Overall, there's a lot of advanced technology powering Quantum Break, but ultimately some compromises had to be made in order to get the game running smoothly on Xbox One hardware. However, on the plus side, these considerations allow for a stable level of performance throughout much of the opening few hours of the game we played. Remedy targets a 30fps update for Quantum Break, and the engine often delivers - even during some intense, effects-heavy scenes.

Remedy has previously stated that Quantum Break uses some 720p render targets but resolves to full 1080p for the final output. How does that claim match up with the game itself? Tom and Rich discuss.

For example, an early firefight against heavily armed Monarch forces set inside a university restoration area sees the use of multiple lighting effects and post-processing techniques deployed across the duration of gameplay. Physics-based elements like chip damage spray debris across the ground, while the use of volumetric lighting adds a layer of mist to the air. It's dynamic, visually arresting and great fun - the gunplay mechanic is hugely improved over Remedy's last-gen efforts with Alan Wake.

To the game's credit, frame-rates remain solidly at 30fps throughout the entire sequence, and this level of stability continues as we enter the surrounding rooms and corridors. Occasionally, we're graced with a mild screen wobble - caused by adaptive v-sync tearing when traversing some areas - but these issues quickly disappear.

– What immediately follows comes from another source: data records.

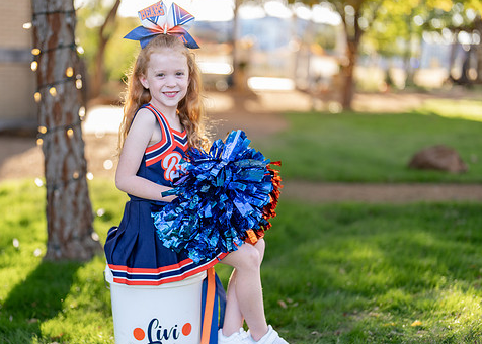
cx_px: 187
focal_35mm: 65
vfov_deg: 21.9
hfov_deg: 30.2
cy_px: 195
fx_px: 890
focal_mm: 50
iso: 100
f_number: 1.2
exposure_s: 1/640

Moving into exterior locations, a different turn of events unfolds. More open locations combined with continued use of advanced effects work can impact performance to a certain extent. Tearing and frame-rate drops result in judder and reduced controller response here, with this having a knock-on effect to gameplay. Performance suffers just as we take aim at surrounding enemies, and the variable levels of latency and visible stutter make it harder to take accurate shots. Once the engine catches its breath and frame-rates stabilise these issues are fully resolved.

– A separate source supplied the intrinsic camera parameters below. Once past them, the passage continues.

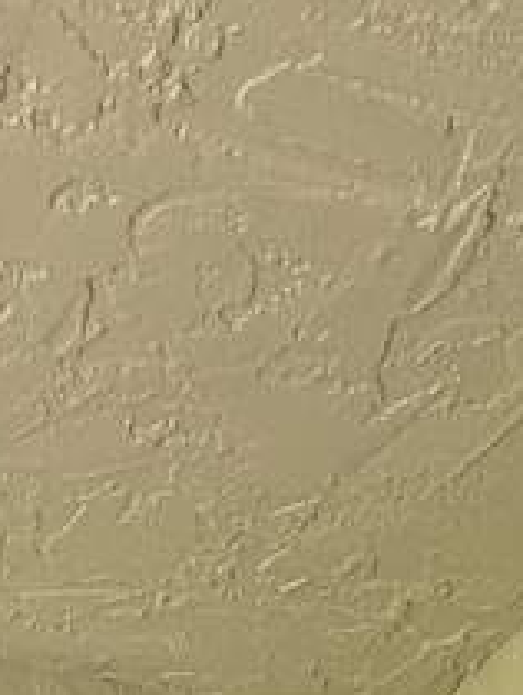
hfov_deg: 20.7
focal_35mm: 71
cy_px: 1602
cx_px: 328
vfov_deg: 15.9
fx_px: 1427
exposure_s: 1/167
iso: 64
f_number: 2.2
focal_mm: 2.22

Thankfully, outside of this one particular scene, performance elsewhere in the game is noticeably more solid in the areas we tested. Outdoor shootouts set in the second act only exhibit minor tearing or dropped frames, with the experience feeling more consistent as a result. Cut-scenes hold up well too, although we do encounter the odd stutter from time to time, which is quickly resolved.

The overall impression is that Quantum Break is well-optimised around Xbox One hardware, with a mostly stable level of performance and some unique visual effects work. Similar to Alan Wake, there's the sense that Remedy has shaped its own aesthetic here, creating a distinctive title. The question remains as to whether some of the trades Remedy has made perhaps cut too deep into the overall quality of the presentation. That said, the opening few hours only offer a slice of the overall experience. Existing trailers showcase far more in the way of action-packed scenes with bigger set-pieces that push the engine much further than anything we've seen thus far. Based on this initial playtest, we can't wait to get further into the game to see just how far Remedy is able to push this technology.

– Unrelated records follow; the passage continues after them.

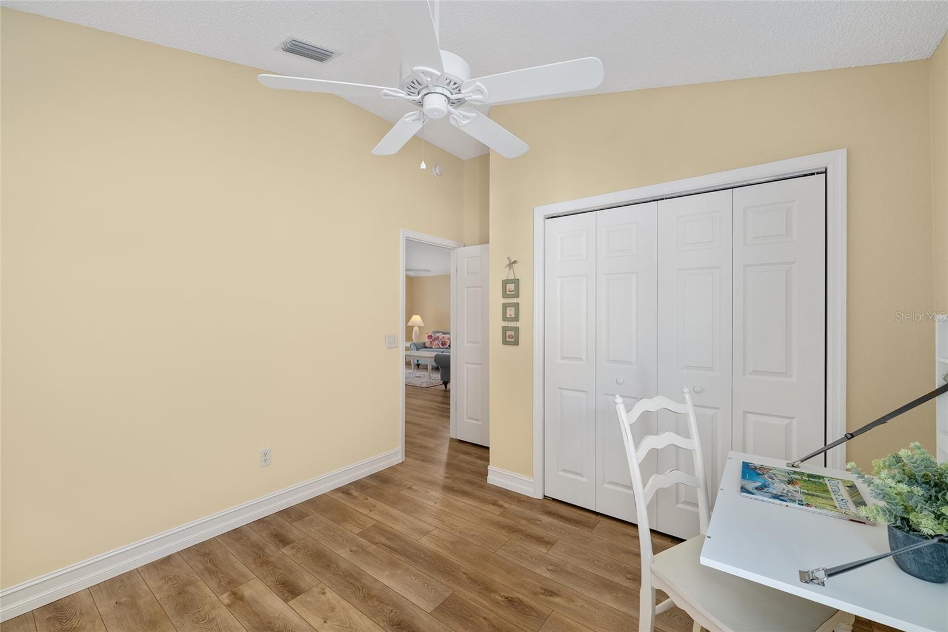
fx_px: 395
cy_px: 316
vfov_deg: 77.3
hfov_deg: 100.4
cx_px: 474
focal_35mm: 15
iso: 320
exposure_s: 1/10
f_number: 8
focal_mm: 15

But let's not forget that there's also a PC version in development too. We didn't have time to sample this at the press event, but Remedy were pretty open on the state of the build at that time. Limited to 1080p at 30fps, it still required plenty of work before launch. The developer is promising a maximum 4K experience, but it remains to be seen exactly how this will pan out, or exactly what kind of hardware will be required to make this happen [UPDATE 20/3/16 07:35am: We previously said that Remedy promised 4K at 60fps - this is an error, the developer has only confirmed 4K support and made no comment about performance at this resolution]. Confidence in the Windows App Store and the Universal Windows Platform here at Digital Foundry isn't exactly high right now, as we continue to struggle with Gears of War: Ultimate Edition on PC - fingers crossed that Remedy's PC work delivers a much more polished, optimised product.